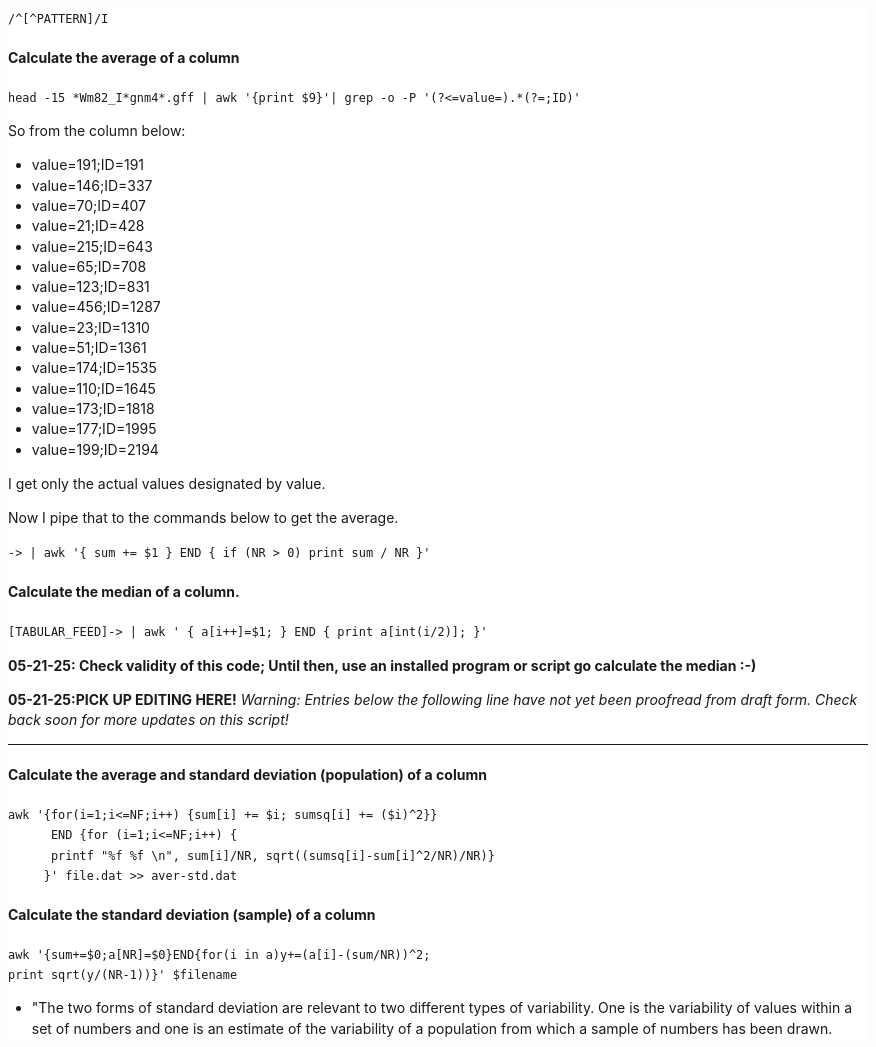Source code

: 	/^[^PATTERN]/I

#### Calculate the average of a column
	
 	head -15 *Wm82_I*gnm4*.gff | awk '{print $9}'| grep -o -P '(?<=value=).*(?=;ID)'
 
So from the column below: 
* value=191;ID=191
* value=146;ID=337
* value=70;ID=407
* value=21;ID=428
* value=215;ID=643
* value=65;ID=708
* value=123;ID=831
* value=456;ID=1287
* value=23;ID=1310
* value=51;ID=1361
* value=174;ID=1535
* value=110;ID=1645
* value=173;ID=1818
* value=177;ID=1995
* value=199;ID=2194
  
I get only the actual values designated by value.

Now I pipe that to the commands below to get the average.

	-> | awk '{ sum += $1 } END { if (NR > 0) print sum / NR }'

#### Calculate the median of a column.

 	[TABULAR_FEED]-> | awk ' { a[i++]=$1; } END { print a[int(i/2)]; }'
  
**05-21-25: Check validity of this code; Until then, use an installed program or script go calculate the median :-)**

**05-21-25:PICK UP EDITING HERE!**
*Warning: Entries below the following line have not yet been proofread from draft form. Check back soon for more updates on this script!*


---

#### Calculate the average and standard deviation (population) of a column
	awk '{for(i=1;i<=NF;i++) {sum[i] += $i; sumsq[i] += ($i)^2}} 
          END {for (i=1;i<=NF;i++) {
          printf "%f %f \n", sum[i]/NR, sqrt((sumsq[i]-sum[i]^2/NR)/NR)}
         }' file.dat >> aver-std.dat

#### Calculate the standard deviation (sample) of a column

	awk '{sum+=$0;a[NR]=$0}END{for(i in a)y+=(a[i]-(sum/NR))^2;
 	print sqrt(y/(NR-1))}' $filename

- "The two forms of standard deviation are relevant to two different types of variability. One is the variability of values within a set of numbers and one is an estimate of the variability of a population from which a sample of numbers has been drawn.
===
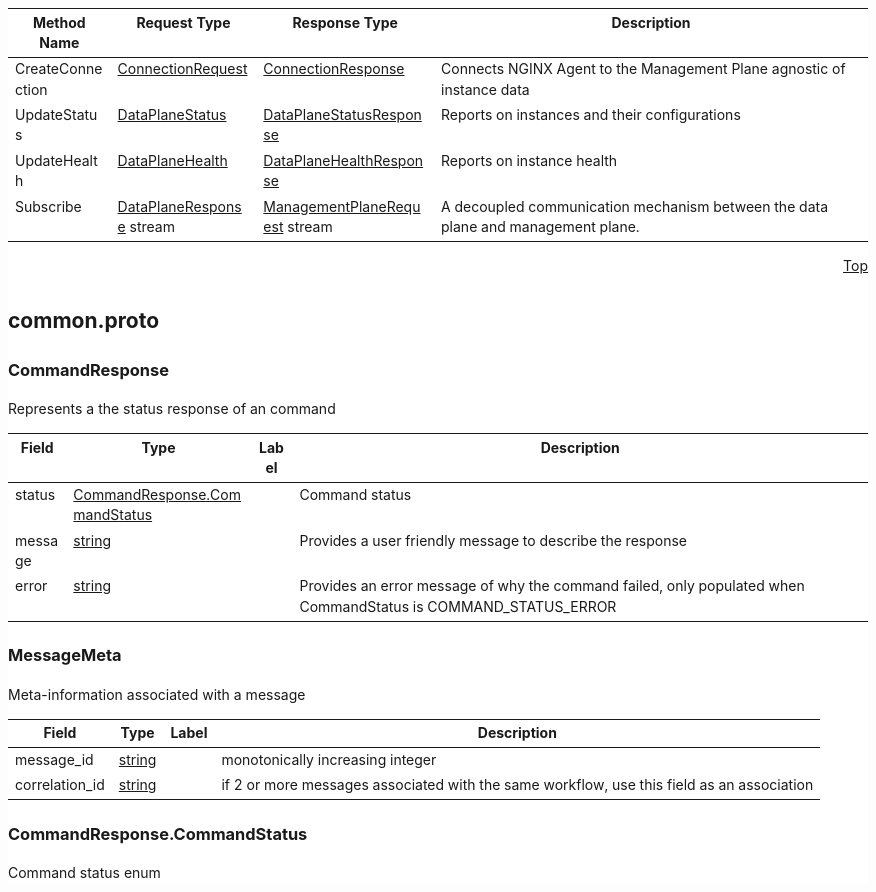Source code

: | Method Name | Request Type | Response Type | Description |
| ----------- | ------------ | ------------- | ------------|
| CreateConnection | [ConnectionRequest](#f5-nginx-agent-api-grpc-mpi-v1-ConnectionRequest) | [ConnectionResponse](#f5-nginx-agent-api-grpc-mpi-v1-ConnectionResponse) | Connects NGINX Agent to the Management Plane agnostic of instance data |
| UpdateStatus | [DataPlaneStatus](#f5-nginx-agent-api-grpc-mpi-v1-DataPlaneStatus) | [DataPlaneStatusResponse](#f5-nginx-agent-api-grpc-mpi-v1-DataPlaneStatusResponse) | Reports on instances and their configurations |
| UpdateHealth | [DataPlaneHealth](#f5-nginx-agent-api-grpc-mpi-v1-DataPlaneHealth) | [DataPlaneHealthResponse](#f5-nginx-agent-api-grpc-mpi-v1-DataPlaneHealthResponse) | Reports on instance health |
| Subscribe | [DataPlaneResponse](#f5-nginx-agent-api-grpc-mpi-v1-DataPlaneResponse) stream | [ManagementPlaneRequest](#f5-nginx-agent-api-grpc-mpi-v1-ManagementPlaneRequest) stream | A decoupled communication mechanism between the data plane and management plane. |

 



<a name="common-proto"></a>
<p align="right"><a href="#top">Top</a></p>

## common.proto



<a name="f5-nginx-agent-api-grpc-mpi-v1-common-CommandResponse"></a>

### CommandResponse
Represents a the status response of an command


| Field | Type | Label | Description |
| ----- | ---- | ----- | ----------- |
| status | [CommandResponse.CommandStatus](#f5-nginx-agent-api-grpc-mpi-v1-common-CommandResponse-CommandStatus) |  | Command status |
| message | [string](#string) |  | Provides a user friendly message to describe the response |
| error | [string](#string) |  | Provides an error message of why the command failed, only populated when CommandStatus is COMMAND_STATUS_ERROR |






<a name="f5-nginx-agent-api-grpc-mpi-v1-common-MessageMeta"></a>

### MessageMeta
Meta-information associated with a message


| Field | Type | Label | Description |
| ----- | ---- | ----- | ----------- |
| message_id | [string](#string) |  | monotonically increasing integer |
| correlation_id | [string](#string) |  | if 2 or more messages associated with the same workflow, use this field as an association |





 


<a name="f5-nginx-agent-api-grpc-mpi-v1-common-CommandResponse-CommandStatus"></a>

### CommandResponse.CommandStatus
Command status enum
===
§ **WHAT THE TASK REQUIRES**
Repeat the entries above verbatim, but only from the line that has "is COMMAND_STATUS_ERROR |" down to the line that has "Command status enum", inclusive.

§ **WRITTEN SOLUTION**
| error | [string](#string) |  | Provides an error message of why the command failed, only populated when CommandStatus is COMMAND_STATUS_ERROR |






<a name="f5-nginx-agent-api-grpc-mpi-v1-common-MessageMeta"></a>

### MessageMeta
Meta-information associated with a message


| Field | Type | Label | Description |
| ----- | ---- | ----- | ----------- |
| message_id | [string](#string) |  | monotonically increasing integer |
| correlation_id | [string](#string) |  | if 2 or more messages associated with the same workflow, use this field as an association |





 


<a name="f5-nginx-agent-api-grpc-mpi-v1-common-CommandResponse-CommandStatus"></a>

### CommandResponse.CommandStatus
Command status enum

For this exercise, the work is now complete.